On what those Canadians can possibly teach the grizzled fighters of the Kurdish Regional Government, which rules Iraq’s semi-autonomous Kurdistan region, where Baird travelled earlier this month:

 “There’s no doubt particularly the KRG and folks in that region are very brave, very courageous. They’re battle-hardened, but they are used to fighting in the mountains, not a more conventional war with a front line. So they lack a lot of the training and expertise that would be invaluable. I think what Canada can provide is to impart the knowledge that our well-trained Canadian Forces have to assist them and win this battle.”

On why Canada is directly engaged now in northern Iraq, but not in Syria, even though Baird told the House foreign affairs committee earlier this week that so-called Islamic State terrorists have “effectively erased the border” between the two countries:

“The challenge is that we don’t have the capacity to train the forces on the other side of the border, given that the state there has used chemical weapons against its own people, and that it’s very difficult to differentiate between the good guys and the bad guys in the [Syrian] opposition. Obviously, President Obama spoke to this and he’ll be moving forward with that aspect.”

On the sensitive question of whether or not the strictly limited training mission might evolve into something closer to combat, and on what factors will be taken into consideration on whether to extend the mission, Baird was cagey:

“First and foremost, we could never undertake any mission if we were worried about mission creep. I think what the Prime Minister has said is that after 30 days we’ll evaluate how we’ve been able to assist the KRG forces in northern Iraq and would there by value to continuing.
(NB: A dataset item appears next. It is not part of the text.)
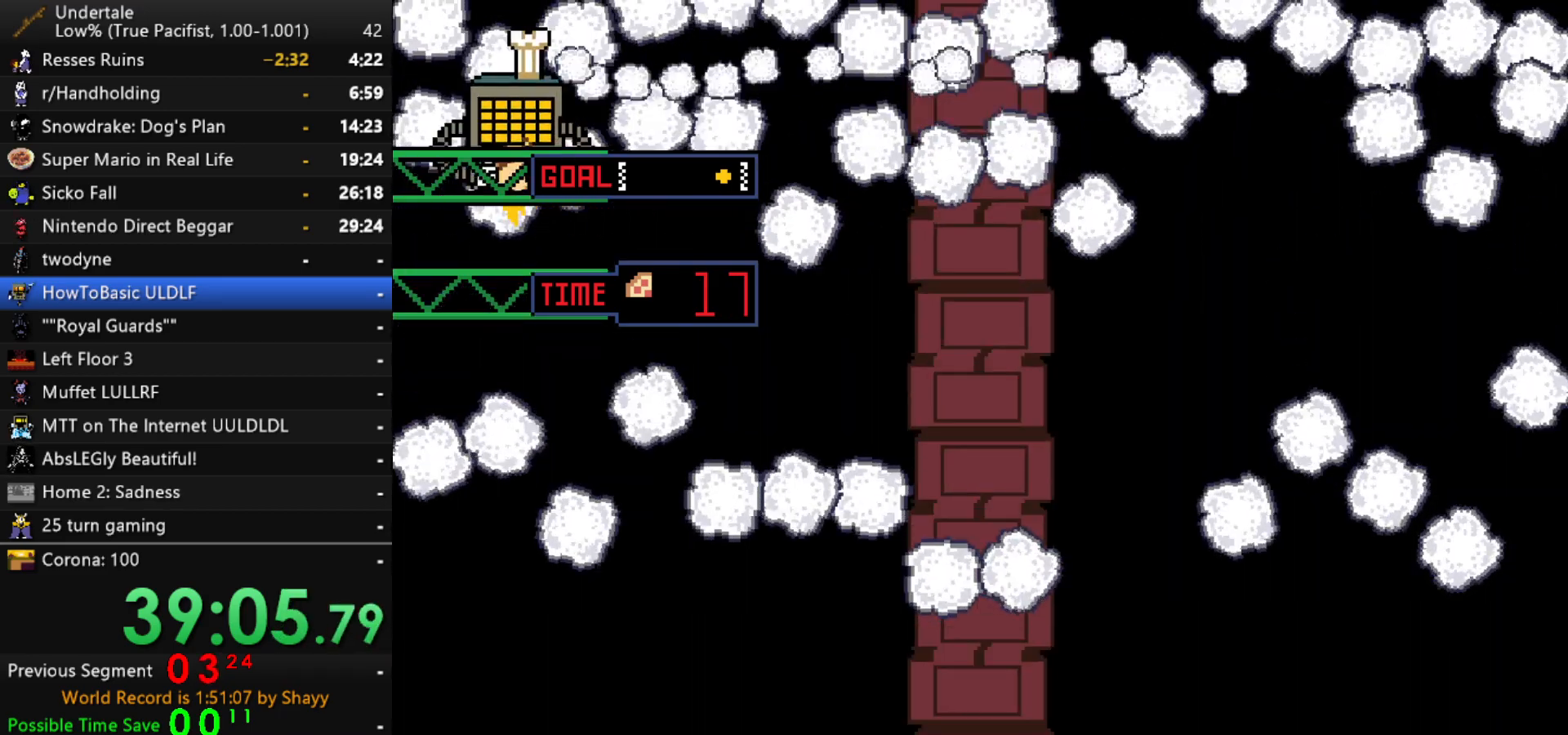
{"keys": ["right", "up"], "events": [[150, "left", "up"], [384, "right", "down"]]}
I’m not going to anticipate what that decision will be…”

I also asked him about the situation in Ukraine, particularly about the imposition of new sanctions by the European Union and the U.S., meant to isolate Russia’s oil and banking sectors. “Listen, Canada has been a part of more than a dozen rounds of sanctions,” Baird said, “and we’ve argued for strong, tough sanctions, and we will undoubtedly follow suit.” Especially with Prime Minister Stephen Harper preparing to make a splash surrounding Ukrainian President Petro Poroshenko’s visit to Ottawa to address Parliament this week.